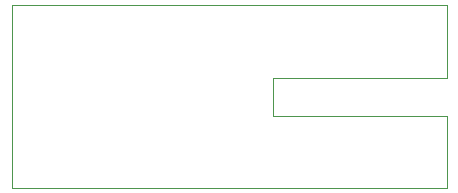
<source format=gko>
%FSLAX25Y25*%
%MOIN*%
G70*
G01*
G75*
G04 Layer_Color=16711935*
%ADD10C,0.05906*%
%ADD11R,0.05906X0.05906*%
%ADD12R,0.08000X0.06000*%
%ADD13O,0.08000X0.06000*%
%ADD14C,0.12000*%
%ADD15C,0.02000*%
%ADD16C,0.00787*%
%ADD17C,0.01000*%
%ADD18C,0.06706*%
%ADD19R,0.06706X0.06706*%
%ADD20R,0.08800X0.06800*%
%ADD21O,0.08800X0.06800*%
%ADD22C,0.12800*%
%ADD23C,0.00400*%
D23*
X0Y0D02*
X145000D01*
X0D02*
Y61000D01*
X145000D01*
Y36500D02*
Y61000D01*
X87000Y36500D02*
X145000D01*
X87000Y24000D02*
Y36500D01*
Y24000D02*
X145000D01*
Y0D02*
Y24000D01*
M02*

</source>
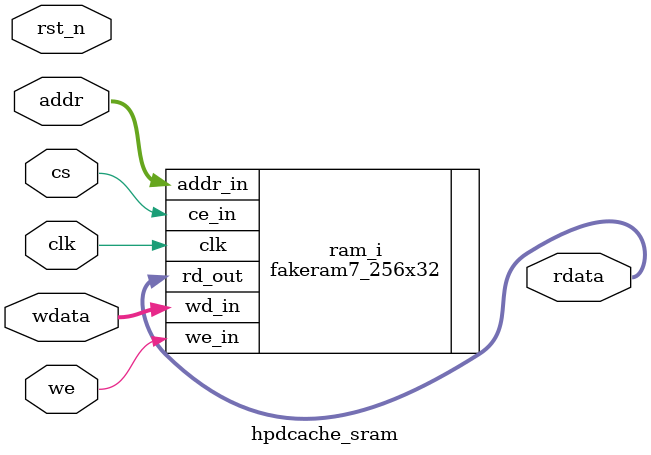
<source format=sv>
/*
 *  Copyright 2023 CEA*
 *  *Commissariat a l'Energie Atomique et aux Energies Alternatives (CEA)
 *
 *  SPDX-License-Identifier: Apache-2.0 WITH SHL-2.1
 *
 *  Licensed under the Solderpad Hardware License v 2.1 (the “License”); you
 *  may not use this file except in compliance with the License, or, at your
 *  option, the Apache License version 2.0. You may obtain a copy of the
 *  License at
 *
 *  https://solderpad.org/licenses/SHL-2.1/
 *
 *  Unless required by applicable law or agreed to in writing, any work
 *  distributed under the License is distributed on an “AS IS” BASIS, WITHOUT
 *  WARRANTIES OR CONDITIONS OF ANY KIND, either express or implied. See the
 *  License for the specific language governing permissions and limitations
 *  under the License.
 */
/*
 *  Authors       : Cesar Fuguet
 *  Creation Date : March, 2020
 *  Description   : Wrapper for Behavioral SRAM macros
 *  History       :
 */
module hpdcache_sram
#(
    parameter int unsigned ADDR_SIZE = 0,
    parameter int unsigned DATA_SIZE = 0,
    parameter int unsigned DEPTH = 2**ADDR_SIZE
)
(
    input  logic                  clk,
    input  logic                  rst_n,
    input  logic                  cs,
    input  logic                  we,
    input  logic [ADDR_SIZE-1:0]  addr,
    input  logic [DATA_SIZE-1:0]  wdata,
    output logic [DATA_SIZE-1:0]  rdata
);

    fakeram7_256x32 ram_i (
        .clk(clk),
        .ce_in(cs),
        .we_in(we),
        .addr_in(addr),
        .wd_in(wdata),
        .rd_out(rdata)
    );
    // hpdcache_sram_1rw #(
    //     .ADDR_SIZE(ADDR_SIZE),
    //     .DATA_SIZE(DATA_SIZE),
    //     .DEPTH(DEPTH)
    // ) ram_i (
    //     .clk,
    //     .rst_n,
    //     .cs,
    //     .we,
    //     .addr,
    //     .wdata,
    //     .rdata
    // );

endmodule : hpdcache_sram

</source>
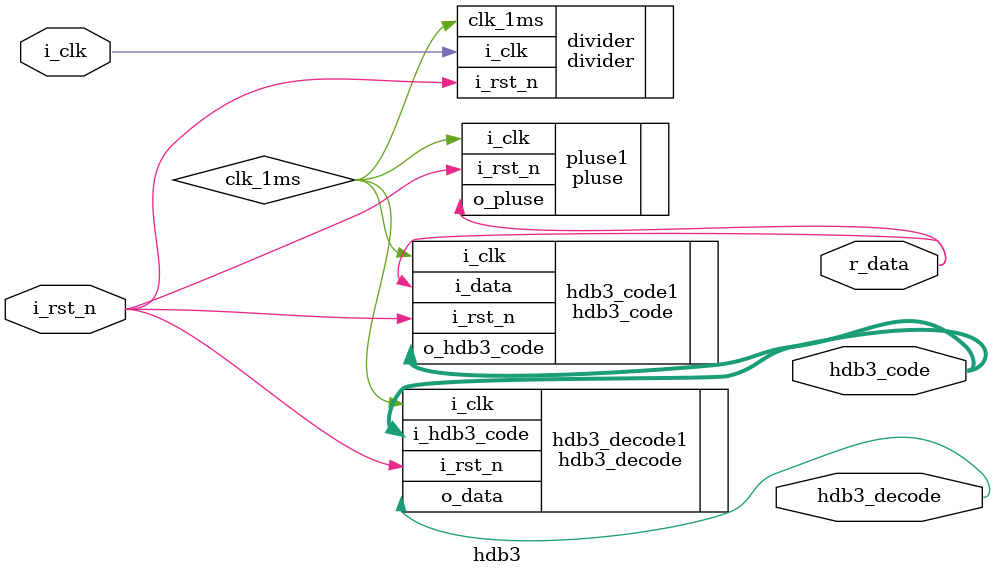
<source format=v>
module hdb3(
	input i_clk,
	input i_rst_n,
	output hdb3_decode,
	output [1:0] hdb3_code,
	output r_data
);

	//wire data;
	//wire [1:0] w_hdb3_code;
	wire clk_1ms;

	defparam divider.T = 25000;
	divider divider(
		.i_clk(i_clk),
		.i_rst_n(i_rst_n),
		.clk_1ms(clk_1ms)
	);

	pluse pluse1(
		.i_clk(clk_1ms),    // Clock
		.i_rst_n(i_rst_n),
		.o_pluse(r_data)
	);

	hdb3_code hdb3_code1(
		 .i_rst_n(i_rst_n),
		 .i_clk(clk_1ms),
		 .i_data(r_data),
		 .o_hdb3_code(hdb3_code)
	);

	hdb3_decode hdb3_decode1(
		.i_rst_n(i_rst_n),
		.i_clk(clk_1ms),
		.i_hdb3_code(hdb3_code),
		.o_data(hdb3_decode)
	);

endmodule

</source>
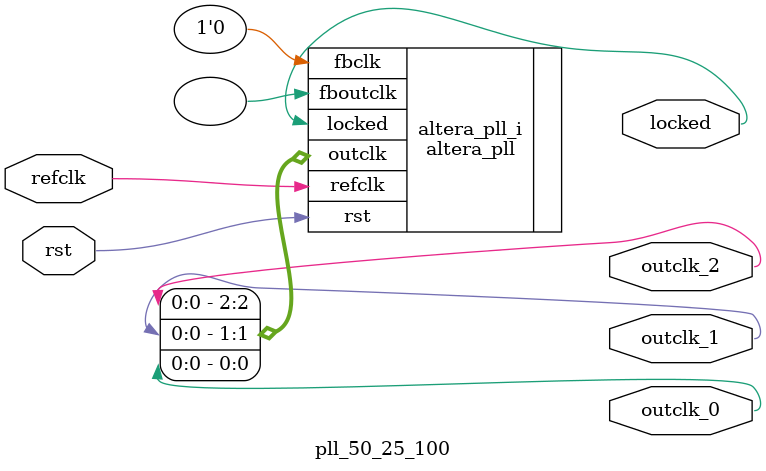
<source format=v>
`timescale 1ns/10ps

module  pll_50_25_100(
	input refclk,
	input rst,
	output outclk_0,
	output outclk_1,
	output outclk_2,
	output locked
);

	altera_pll #(
		.fractional_vco_multiplier("true"),
		.reference_clock_frequency("50.0 MHz"),
		.operation_mode("direct"),
		.number_of_clocks(3),

		.output_clock_frequency0("50.000000 MHz"),
		.phase_shift0("0 ps"),
		.duty_cycle0(50),

		.output_clock_frequency1("25.000000 MHz"),
		.phase_shift1("0 ps"),
		.duty_cycle1(50),

		.output_clock_frequency2("100.000000 MHz"),
		.phase_shift2("0 ps"),
		.duty_cycle2(50),

		.output_clock_frequency3("0 MHz"),
		.phase_shift3("0 ps"),
		.duty_cycle3(50),
		.output_clock_frequency4("0 MHz"),
		.phase_shift4("0 ps"),
		.duty_cycle4(50),
		.output_clock_frequency5("0 MHz"),
		.phase_shift5("0 ps"),
		.duty_cycle5(50),
		.output_clock_frequency6("0 MHz"),
		.phase_shift6("0 ps"),
		.duty_cycle6(50),
		.output_clock_frequency7("0 MHz"),
		.phase_shift7("0 ps"),
		.duty_cycle7(50),
		.output_clock_frequency8("0 MHz"),
		.phase_shift8("0 ps"),
		.duty_cycle8(50),
		.output_clock_frequency9("0 MHz"),
		.phase_shift9("0 ps"),
		.duty_cycle9(50),
		.output_clock_frequency10("0 MHz"),
		.phase_shift10("0 ps"),
		.duty_cycle10(50),
		.output_clock_frequency11("0 MHz"),
		.phase_shift11("0 ps"),
		.duty_cycle11(50),
		.output_clock_frequency12("0 MHz"),
		.phase_shift12("0 ps"),
		.duty_cycle12(50),
		.output_clock_frequency13("0 MHz"),
		.phase_shift13("0 ps"),
		.duty_cycle13(50),
		.output_clock_frequency14("0 MHz"),
		.phase_shift14("0 ps"),
		.duty_cycle14(50),
		.output_clock_frequency15("0 MHz"),
		.phase_shift15("0 ps"),
		.duty_cycle15(50),
		.output_clock_frequency16("0 MHz"),
		.phase_shift16("0 ps"),
		.duty_cycle16(50),
		.output_clock_frequency17("0 MHz"),
		.phase_shift17("0 ps"),
		.duty_cycle17(50),
		.pll_type("General"),
		.pll_subtype("General")
	) altera_pll_i (
		.rst	(rst),
		.outclk	({outclk_2, outclk_1, outclk_0}),
		.locked	(locked),
		.fboutclk	( ),
		.fbclk	(1'b0),
		.refclk	(refclk)
	);
endmodule


</source>
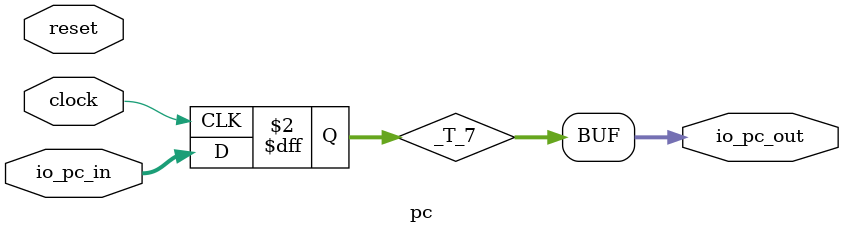
<source format=v>
`ifdef RANDOMIZE_GARBAGE_ASSIGN
`define RANDOMIZE
`endif
`ifdef RANDOMIZE_INVALID_ASSIGN
`define RANDOMIZE
`endif
`ifdef RANDOMIZE_REG_INIT
`define RANDOMIZE
`endif
`ifdef RANDOMIZE_MEM_INIT
`define RANDOMIZE
`endif

module pc(
  input         clock,
  input         reset,
  input  [31:0] io_pc_in,
  output [31:0] io_pc_out
);
  reg [31:0] _T_7;
  reg [31:0] _GEN_0;
  assign io_pc_out = _T_7;
`ifdef RANDOMIZE
  integer initvar;
  initial begin
    `ifndef verilator
      #0.002 begin end
    `endif
  `ifdef RANDOMIZE_REG_INIT
  _GEN_0 = {1{$random}};
  _T_7 = _GEN_0[31:0];
  `endif
  end
`endif
  always @(posedge clock) begin
    _T_7 <= io_pc_in;
  end
endmodule

</source>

● **Exercise goal**
Search the entries for the string "ifdef" and collect each line that has it.

● **Solved problem**
`ifdef RANDOMIZE_GARBAGE_ASSIGN
`ifdef RANDOMIZE_INVALID_ASSIGN
`ifdef RANDOMIZE_REG_INIT
`ifdef RANDOMIZE_MEM_INIT
`ifdef RANDOMIZE
  `ifdef RANDOMIZE_REG_INIT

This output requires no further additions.